Wright's Home For Loren Pope In Mt. Vernon
Original Owner: Loren Pope
Address: 9000 Richmond Hwy, Mt Vernon
Date Built: 1939
In 1939 Loren Pope, a $50 a week copy editor for the Washington Star, wrote Frank Llloyd Wright asking for the architect to design a house for him. Wright replied within a few weeks: “Dear Loren”, he wrote, “Of course I am ready to give you a house.”
Pope soon found that local banks were not so eager to finance his dream house. The banks found the design too unorthodox to fund; eventually Pope worked out an agreement with his employer to finance the house, which cost $7,000.
The house is an L in plan, with the longer arm containing two bedrooms and a bathroom; the shorter containing the living room and dining area. The entrance, study and kitchen are located at the juncture of the two wings. Wright opens the private side of the house to the outside by using tall glass doors and banks of windows.
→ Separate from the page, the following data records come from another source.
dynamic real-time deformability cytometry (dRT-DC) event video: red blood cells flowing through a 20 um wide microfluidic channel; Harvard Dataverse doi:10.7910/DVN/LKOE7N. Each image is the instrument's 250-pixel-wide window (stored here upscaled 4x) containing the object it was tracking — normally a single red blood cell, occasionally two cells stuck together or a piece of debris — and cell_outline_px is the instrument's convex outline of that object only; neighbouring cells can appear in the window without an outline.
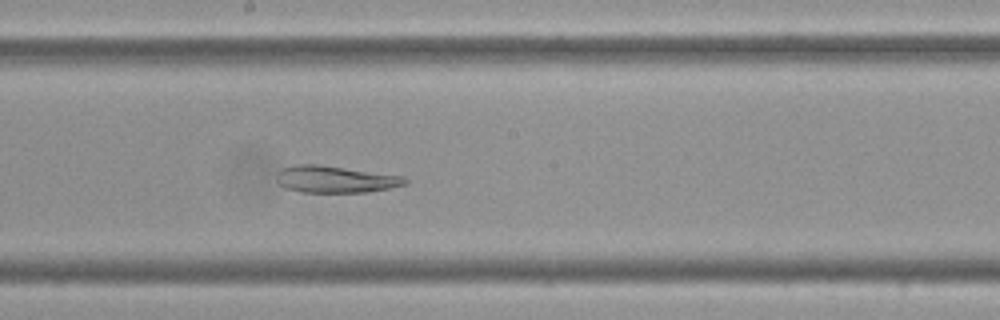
{"species": "Egyptian fruit bat (a non-hibernating species)", "species_latin": "Rousettus aegyptiacus", "temperature_condition": "cold", "stored_images_in_passage": 43, "camera_frame_rate_fps": 3000, "um_per_image_px": 0.085, "frame": {"image": 1, "passage_image": 17, "time_ms": 5.333, "image_size_px": [1000, 320], "cell_outline_px": [[408, 184], [368, 192], [300, 192], [288, 188], [280, 184], [276, 172], [284, 168], [296, 164], [316, 164], [404, 176], [408, 180]], "centroid_in_image_um": [28.53, 15.24], "position_along_channel_um": 219.7, "area_um2": 19.88}}
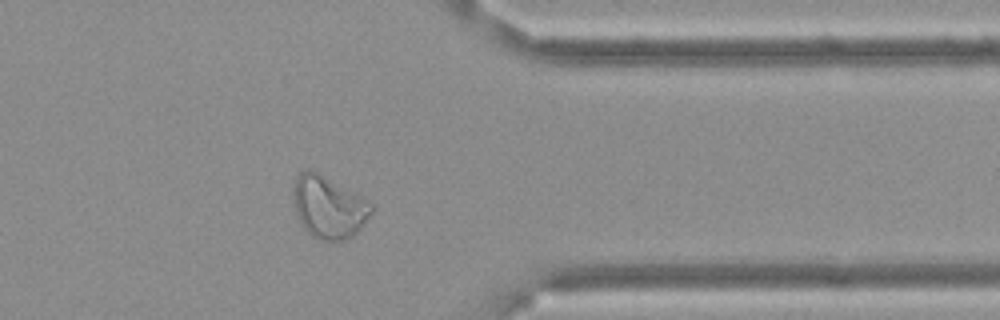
{"frame": {"image": 2, "passage_image": 32, "time_ms": 10.333, "image_size_px": [1000, 320], "cell_outline_px": [[372, 212], [360, 228], [352, 236], [344, 240], [320, 240], [312, 236], [304, 228], [296, 216], [292, 196], [292, 192], [296, 180], [300, 172], [308, 168], [316, 172], [372, 204]], "centroid_in_image_um": [27.87, 17.63], "position_along_channel_um": 383.5, "area_um2": 27.63}}
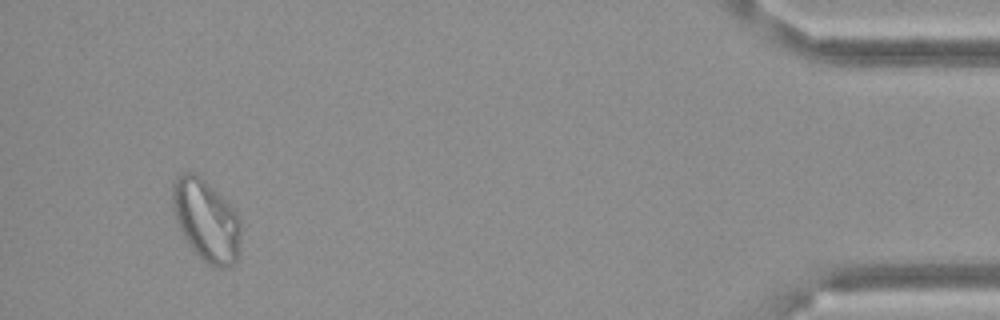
{"frame": {"image": 3, "passage_image": 40, "time_ms": 13.0, "image_size_px": [1000, 320], "cell_outline_px": [[240, 232], [236, 264], [228, 268], [216, 268], [208, 264], [192, 248], [184, 236], [176, 220], [172, 208], [172, 184], [176, 176], [184, 172], [196, 172], [240, 216]], "centroid_in_image_um": [17.52, 18.73], "position_along_channel_um": 417.7, "area_um2": 32.25}, "authors_computed_cell_mechanics": {"area_um2": 24.7384, "velocity_mm_per_s": 3.4678, "shape_relaxation_time_tau1_ms": null, "shape_relaxation_time_tau2_ms": 9.2455, "deformation_change_tau1": null, "deformation_change_tau2": 0.1363}}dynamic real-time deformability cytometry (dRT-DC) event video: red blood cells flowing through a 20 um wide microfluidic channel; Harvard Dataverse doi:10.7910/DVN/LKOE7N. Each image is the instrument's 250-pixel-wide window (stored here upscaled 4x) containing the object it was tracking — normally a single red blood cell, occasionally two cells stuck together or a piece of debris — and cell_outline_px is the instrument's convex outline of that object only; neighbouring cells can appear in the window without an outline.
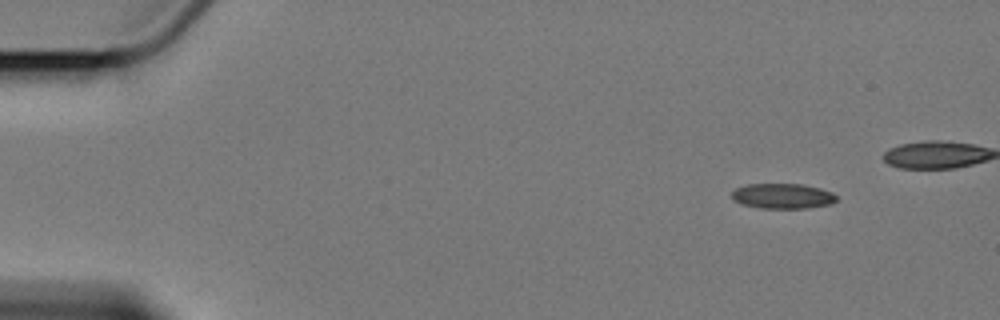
{"species": "Egyptian fruit bat (a non-hibernating species)", "species_latin": "Rousettus aegyptiacus", "temperature_condition": "cold", "stored_images_in_passage": 6, "segment_of_instrument_passage": [1, 2], "camera_frame_rate_fps": 3000, "um_per_image_px": 0.085, "animal": {"sex": "female"}, "frame": {"image": 1, "passage_image": 1, "time_ms": 0.0, "image_size_px": [1000, 320], "cell_outline_px": [[836, 200], [832, 204], [808, 208], [760, 208], [740, 204], [732, 200], [732, 192], [736, 188], [748, 184], [804, 184], [820, 188], [832, 192], [836, 196]], "centroid_in_image_um": [66.52, 16.67], "position_along_channel_um": 18.5, "area_um2": 15.49}}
The house is designed on a 2 by 4 foot rectangular grid which is scored into the Cherokee red concrete floor. The wood of the house is cypress.
Pope and his family only lived in the house for 6 years, then he decided to move to the country and pursue farming. New owners Robert and Marjorie Leighy moved in in 1946. In 1961, the state of Virginia informed them that their house was condemned to make way for Interstate 66. Robert died in 1963, unsure what the fate of his house would be.
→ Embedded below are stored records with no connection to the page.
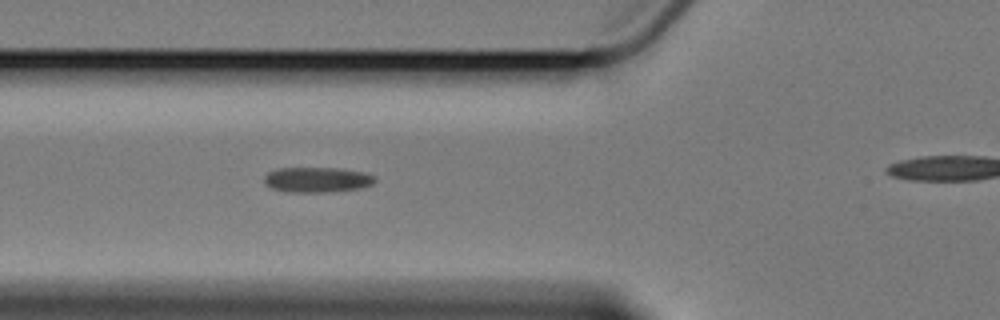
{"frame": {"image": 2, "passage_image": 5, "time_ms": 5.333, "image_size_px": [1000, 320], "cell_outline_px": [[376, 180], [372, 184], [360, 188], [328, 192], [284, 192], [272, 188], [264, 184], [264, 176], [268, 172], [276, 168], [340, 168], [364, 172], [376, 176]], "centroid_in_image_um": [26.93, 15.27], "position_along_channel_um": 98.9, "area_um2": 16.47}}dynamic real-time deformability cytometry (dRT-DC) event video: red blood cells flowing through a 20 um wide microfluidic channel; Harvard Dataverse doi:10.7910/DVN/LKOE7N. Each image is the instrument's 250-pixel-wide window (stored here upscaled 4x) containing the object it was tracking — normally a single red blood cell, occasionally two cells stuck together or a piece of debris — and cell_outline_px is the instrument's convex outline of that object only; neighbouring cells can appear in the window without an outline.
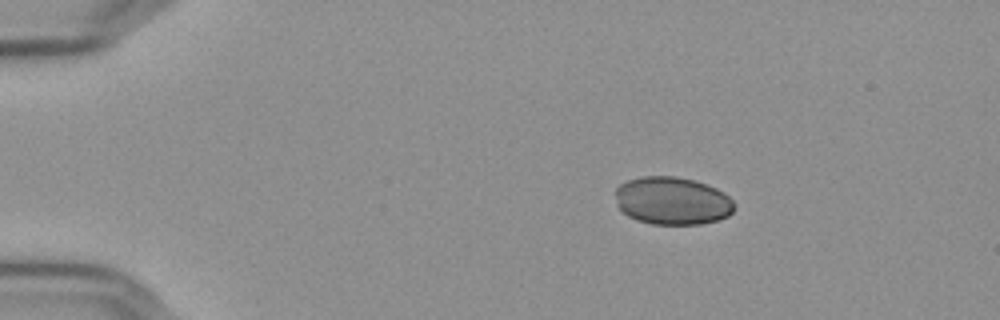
{"species": "Egyptian fruit bat (a non-hibernating species)", "species_latin": "Rousettus aegyptiacus", "temperature_condition": "cold", "stored_images_in_passage": 4, "camera_frame_rate_fps": 3000, "um_per_image_px": 0.085, "frame": {"image": 1, "passage_image": 2, "time_ms": 0.333, "image_size_px": [1000, 320], "cell_outline_px": [[736, 204], [732, 212], [728, 216], [720, 220], [700, 224], [652, 224], [636, 220], [628, 216], [616, 204], [616, 188], [620, 184], [628, 180], [644, 176], [672, 176], [696, 180], [716, 188], [724, 192]], "centroid_in_image_um": [57.16, 17.07], "position_along_channel_um": 27.8, "area_um2": 33.35}}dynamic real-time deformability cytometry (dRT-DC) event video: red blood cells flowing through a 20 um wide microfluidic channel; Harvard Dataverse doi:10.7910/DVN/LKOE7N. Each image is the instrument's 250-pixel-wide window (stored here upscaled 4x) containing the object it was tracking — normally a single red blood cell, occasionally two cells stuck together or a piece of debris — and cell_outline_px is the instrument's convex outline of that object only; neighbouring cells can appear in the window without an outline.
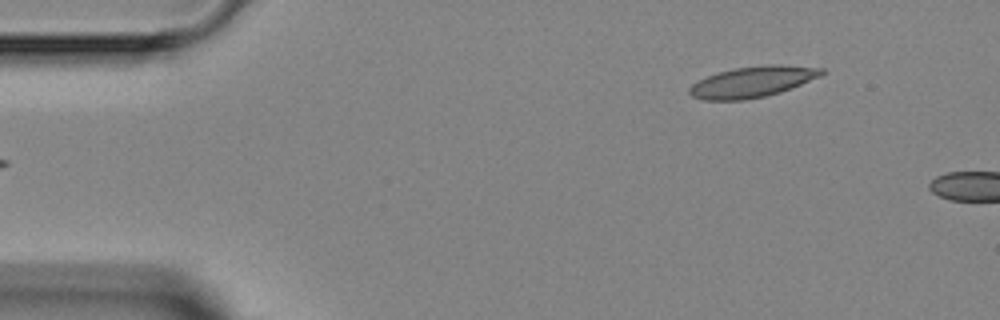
{"species": "Egyptian fruit bat (a non-hibernating species)", "species_latin": "Rousettus aegyptiacus", "temperature_condition": "room temperature", "stored_images_in_passage": 5, "segment_of_instrument_passage": [2, 2], "camera_frame_rate_fps": 3000, "um_per_image_px": 0.085, "animal": {"sex": "female"}, "frame": {"image": 1, "passage_image": 5, "time_ms": 5.0, "image_size_px": [1000, 320], "cell_outline_px": [[828, 72], [820, 76], [780, 92], [764, 96], [744, 100], [704, 100], [692, 96], [688, 92], [688, 88], [692, 84], [708, 76], [732, 68], [764, 64], [780, 64], [824, 68]], "centroid_in_image_um": [63.98, 6.94], "position_along_channel_um": 21.0, "area_um2": 23.81}}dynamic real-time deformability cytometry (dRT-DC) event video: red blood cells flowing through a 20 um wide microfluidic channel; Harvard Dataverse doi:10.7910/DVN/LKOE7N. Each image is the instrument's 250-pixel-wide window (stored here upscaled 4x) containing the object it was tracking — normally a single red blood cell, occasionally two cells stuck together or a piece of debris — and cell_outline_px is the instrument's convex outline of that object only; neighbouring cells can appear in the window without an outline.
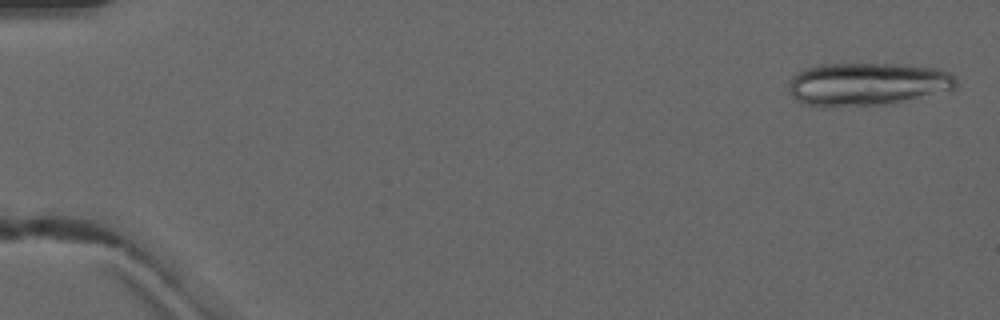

But Marjorie Leighy decided that she wasn’t going to stand by while the state destroyed the house. Eventually she arranged an agreement with the National Trust for Historic Preservation. Leighy donated the house to the National Trust, who arranged to move the house to the grounds of Woodlawn Plantation, a 127-acre National Trust Historic site in Mount Vernon, Virginia.
In 1964, the house was dismantled in sections and reassembled on a slope at Woodlawn. In the mid 1990’s the house began to exhibit structural problems because of unstable soils beneath the building. The house was again relocated a short distance, reopening in the summer of 1996.